Gradually, what begins as a mistake becomes something more. We feel caught. We feel trapped. At times, we feel almost entombed. The future no longer feels open. What once stretched before us as possibility begins to close in. The present becomes heavy, clouded. And the past—our past begins to hold us fast, like a kind of grave. We are entombed by what has been.

This is not only a personal experience. In these days, something similar can be felt on a much larger scale. War is widening across the Middle East, drawing more and more into its shadow. Decisions are made, responses escalate, and the sense grows that the world itself is digging deeper into a conflict that is increasingly difficult to contain. At the same time, the cost of oil rises sharply, and with it the cost of living. What happens far away begins to shape daily life here at home. Petrol prices climb. Food costs increase. Families feel the pressure tightening, choices becoming more constrained.

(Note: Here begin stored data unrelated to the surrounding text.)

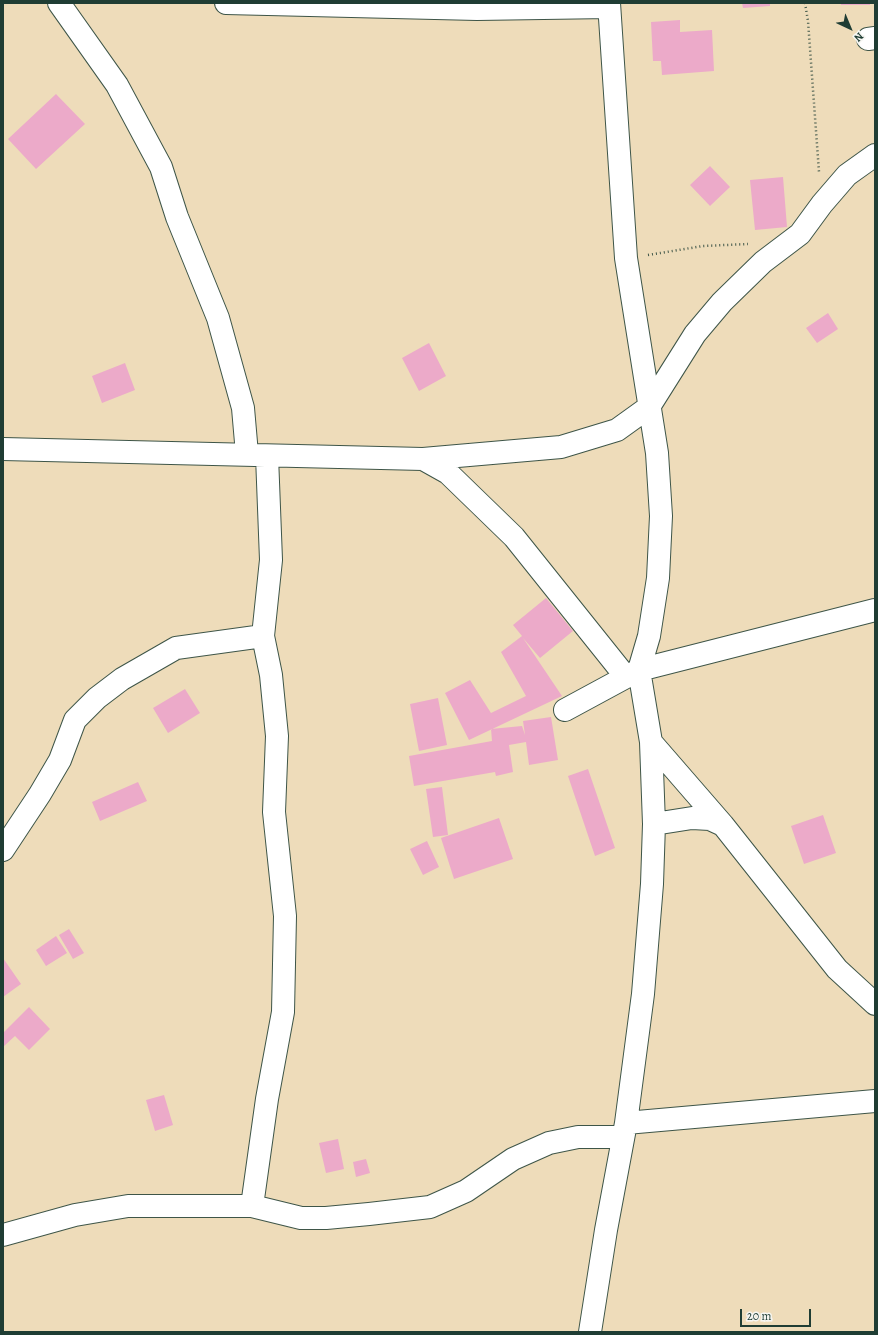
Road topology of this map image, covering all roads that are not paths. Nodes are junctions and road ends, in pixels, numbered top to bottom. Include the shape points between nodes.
1 (59, 3) edge
2 (226, 3) edge
3 (609, 5) edge
4 (875, 155) edge
5 (649, 407) junction
6 (3, 449) edge
7 (257, 455) junction
8 (424, 459) junction
9 (875, 610) edge
10 (262, 636) junction
11 (632, 674) junction
12 (565, 710) dead end
13 (651, 742) junction
14 (654, 824) junction
15 (723, 825) junction
16 (3, 850) edge
17 (875, 1004) edge
18 (875, 1101) edge
19 (625, 1130) junction
20 (252, 1206) junction
21 (3, 1235) edge
22 (590, 1332) edge

1 - 7 street via 118,85 162,168 177,217 218,318
2 - 3 street via 477,9
3 - 5 street via 626,258
4 - 5 street via 847,175 800,234 763,262 722,302 695,334
5 - 8 street via 617,430 561,446
5 - 11 street via 657,453 661,516 657,585 649,636
6 - 7 street
7 - 8 street
7 - 10 street via 271,560
8 - 11 street via 448,473 514,537
9 - 11 street via 703,653
10 - 16 street via 176,648 122,679 97,698 75,720 60,760
10 - 20 street via 271,675 277,736 274,812 285,916 283,1012 267,1099
11 - 12 street
11 - 13 street
13 - 14 street
13 - 15 street
14 - 15 street via 692,818 710,819
14 - 19 street via 643,994
15 - 17 street via 837,969
18 - 19 street
19 - 20 street via 550,1142 513,1159 466,1191 430,1206 326,1218 301,1218
19 - 22 street
20 - 21 street via 128,1206 75,1215

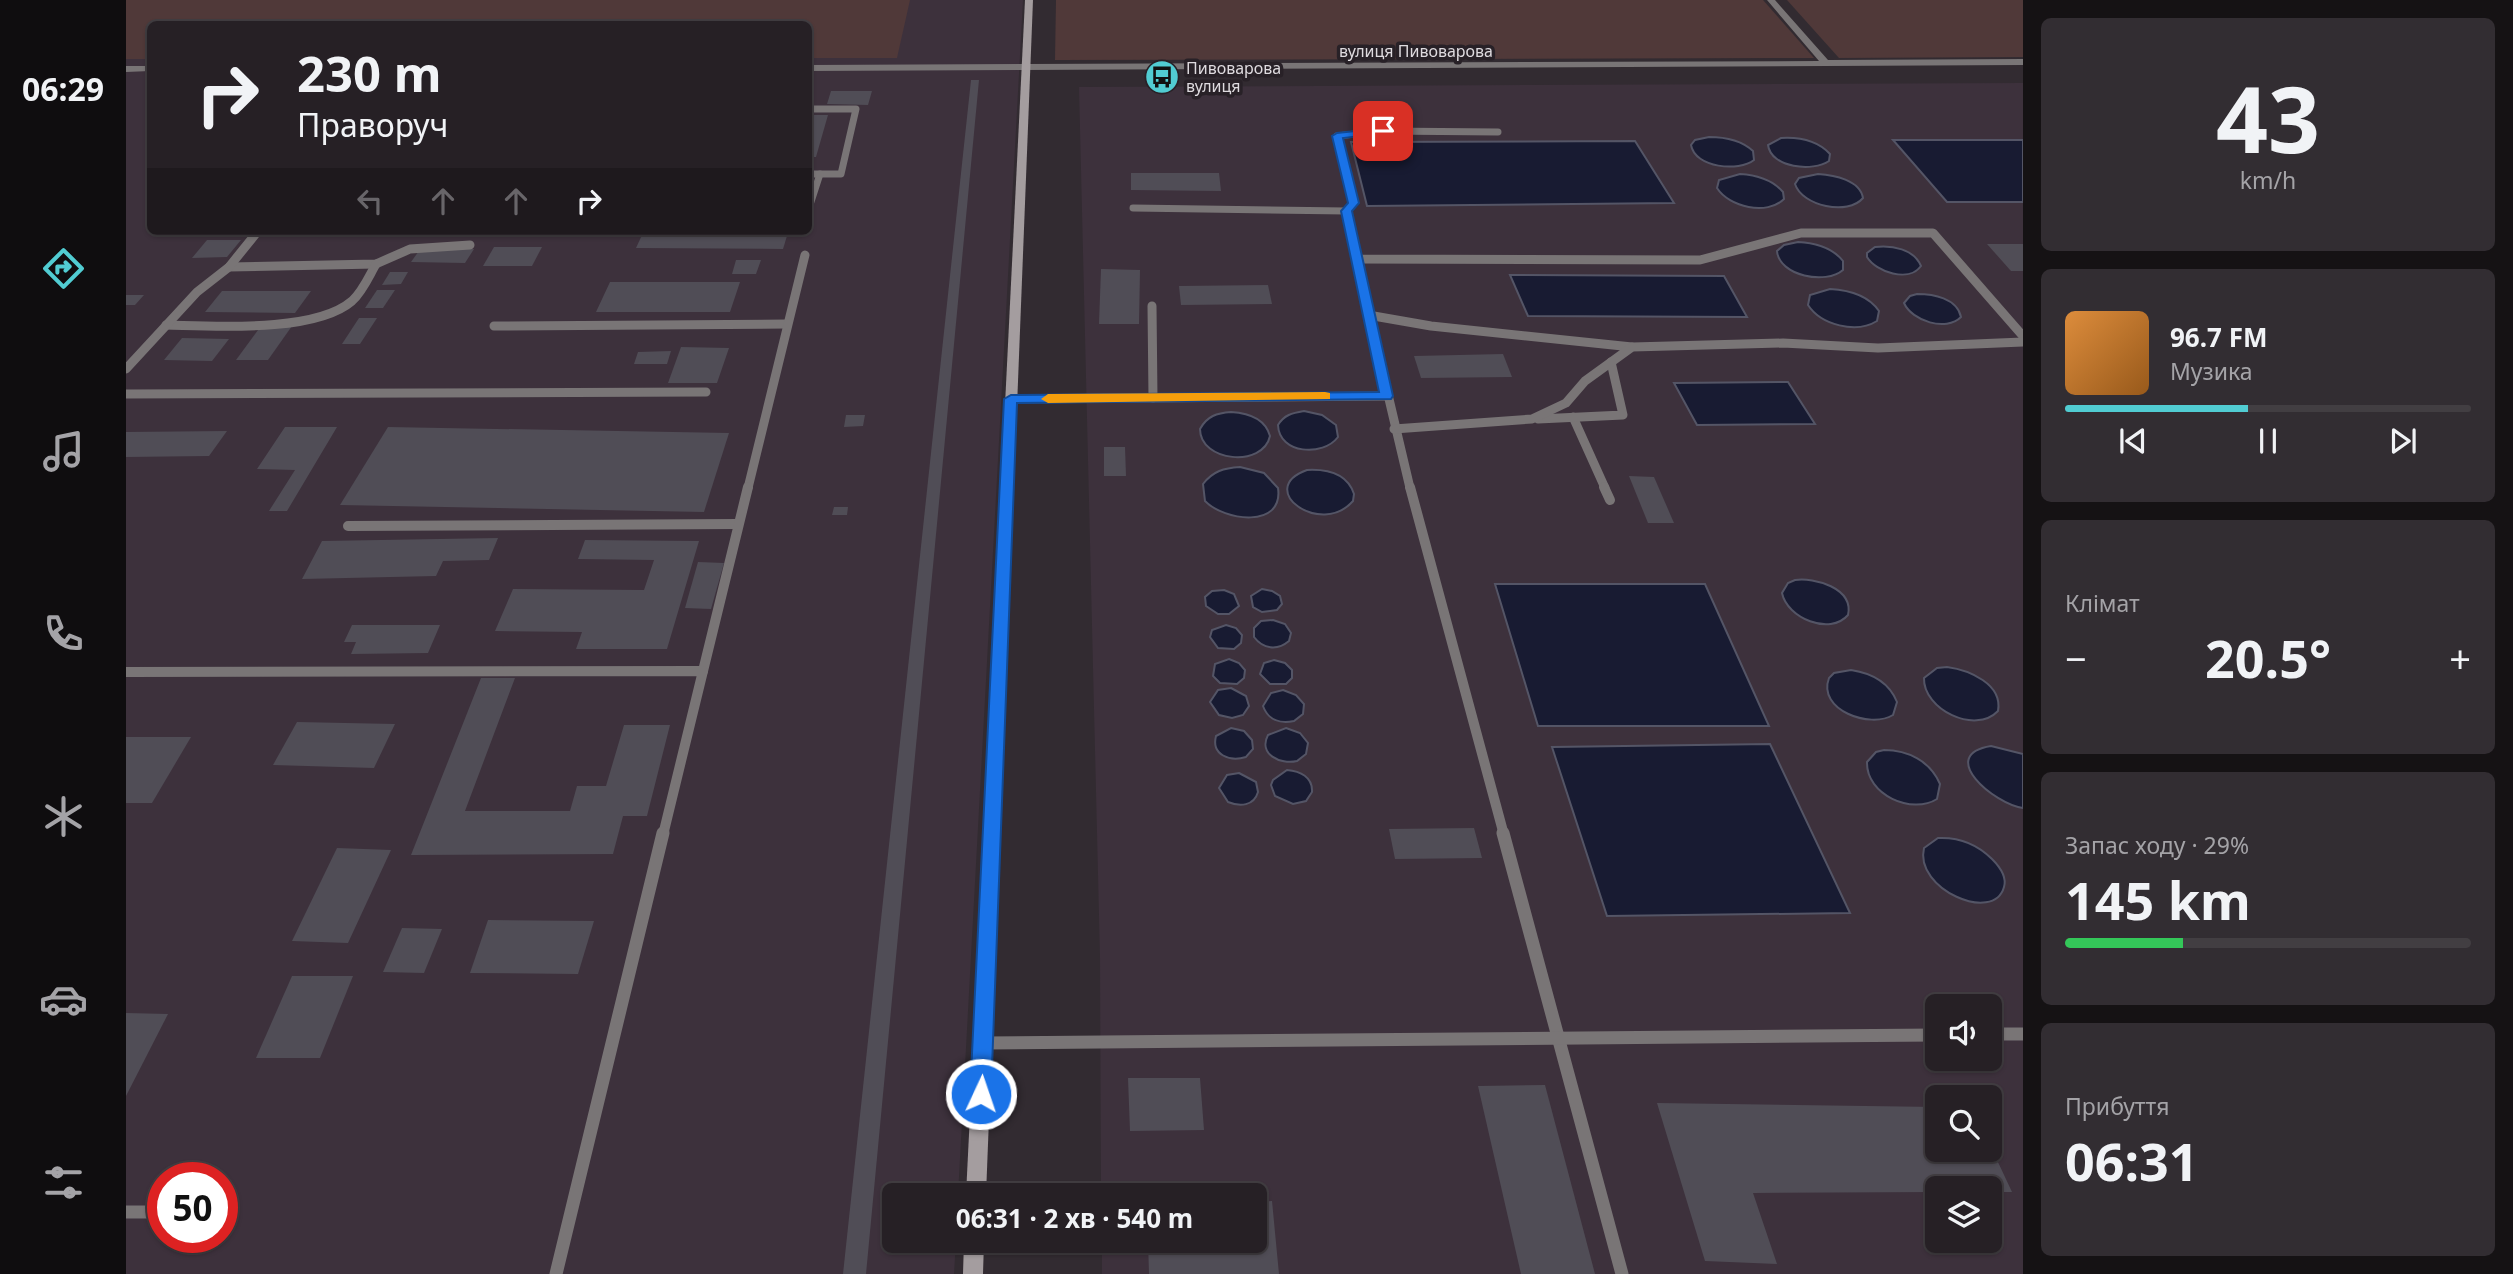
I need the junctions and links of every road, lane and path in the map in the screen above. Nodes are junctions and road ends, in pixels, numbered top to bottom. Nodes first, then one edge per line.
1 (1028, 0) edge
2 (1770, 0) edge
3 (1826, 62) junction
4 (2023, 62) edge
5 (1025, 67) junction
6 (812, 68) edge
7 (126, 69) edge
8 (147, 69) edge
9 (812, 109) edge
10 (1498, 132) dead end
11 (812, 174) edge
12 (820, 174) junction
13 (812, 199) edge
14 (1133, 208) dead end
15 (1346, 211) junction
16 (255, 235) edge
17 (470, 245) dead end
18 (805, 255) dead end
19 (1356, 259) junction
20 (376, 264) junction
21 (229, 267) junction
22 (1152, 306) dead end
23 (1368, 315) junction
24 (787, 324) junction
25 (166, 325) junction
26 (494, 326) dead end
27 (2023, 336) edge
28 (2023, 342) edge
29 (1632, 347) junction
30 (1611, 362) junction
31 (126, 369) edge
32 (706, 393) dead end
33 (126, 394) edge
34 (1386, 396) junction
35 (1153, 398) junction
36 (1011, 399) junction
37 (1573, 417) junction
38 (1532, 419) junction
39 (1394, 429) junction
40 (1610, 500) dead end
41 (738, 524) junction
42 (348, 526) dead end
43 (703, 671) junction
44 (126, 672) edge
45 (2002, 1034) edge
46 (2023, 1034) edge
47 (1925, 1035) edge
48 (1558, 1039) junction
49 (983, 1044) junction
50 (977, 1183) edge
51 (126, 1212) edge
52 (147, 1212) edge
53 (974, 1253) edge
54 (556, 1274) edge
55 (973, 1274) edge
56 (1622, 1274) edge

1 - 5 main road
2 - 3 street
3 - 4 street, вулиця Пивоварова
3 - 5 street, вулиця Пивоварова
5 - 6 street, вулиця Пивоварова
5 - 36 main road
7 - 8 street
9 - 12 lane
10 - 15 lane
11 - 12 lane
12 - 13 lane
14 - 15 lane
15 - 19 lane
16 - 21 lane
17 - 20 lane
18 - 24 lane
19 - 23 lane
19 - 27 lane
20 - 21 lane
20 - 25 lane
21 - 25 lane
22 - 35 lane
23 - 29 lane
23 - 34 lane
24 - 26 lane
24 - 41 lane
25 - 31 lane
28 - 29 lane
29 - 30 lane
30 - 37 lane
30 - 38 lane
32 - 33 lane
34 - 35 lane
34 - 39 lane
35 - 36 lane
36 - 49 main road
37 - 38 lane
37 - 40 lane
38 - 39 lane
39 - 48 lane
41 - 42 lane
41 - 43 lane
43 - 44 lane
43 - 54 lane
45 - 46 lane
47 - 48 lane
48 - 49 lane
48 - 56 lane
49 - 50 main road
51 - 52 lane
53 - 55 main road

There is a sense, for many, of being caught in something larger than ourselves. This is not just economic. There is a quiet emotional toll: a fatigue, an anxiety, a sense that the horizon is no longer as open as it once seemed. The future can begin to feel uncertain, even foreclosed. And so, whether in our personal lives or in the life of the world, we recognise something of that same experience: We feel hemmed in. We feel burdened. We feel, at times, entombed.

It is precisely here that today’s Gospel speaks. The story of Lazarus is not only about death at the end of life. It is about all those places where life has closed in on itself—where something in us, or around us, feels sealed off, beyond reach, beyond hope. And it is there that Jesus goes. He does not avoid the tomb. He does not stand at a distance. He does not offer easy explanations. He approaches it. He stands before it. He weeps. And then, from that place, he calls: “Lazarus, come out.”

This is the heart of the Gospel. Because whatever it is that entombs us—our past, our fears, our mistakes, our anxieties about the future, even the weight of the world’s troubles—this is the place Jesus wants to touch. He comes that we may have life and have it in all its fullness. And so, he is drawn, almost urgently, to whatever diminishes that life in us. We may fear those places. We may avoid them. We may feel powerless before them. But he does not. He looks at them squarely, and he calls life out of them.

And this is the mystery we are moving toward in Easter. That the place we would expect only death—fear, failure, conflict, loss—becomes, in God’s hands, a place of life, of possibility, of new beginnings.

But for that mystery to take root in us, something is asked of us. We are invited not to turn away from what entombs us, but to face it—with trust. To begin to wonder: what life might God be calling forth from this very place? And then comes that striking final moment in the Gospel. When Lazarus emerges, still bound in the cloths of death, Jesus says to those standing nearby: “Unbind him, and let him go.” In other words, the work of life is shared.

And so, in a world marked by conflict, rising costs, and quiet anxieties, we are drawn into that same work: to loosen what binds others in fear; to stand with those who feel trapped or overwhelmed; to make space, even in small ways, for life to breathe again.

The call of Jesus is not only spoken to Lazarus. It is spoken into every place that feels closed— in the world, in our communities, and in our own hearts. “Come out.”

As Lent draws to its close, we are invited to hear that call again. To believe that no situation is finally sealed. That no stone is too heavy to be moved. That even now, life is waiting to be called forth. And to take our place among those who help unbind one another—so that the life God desires for us may step out into the light.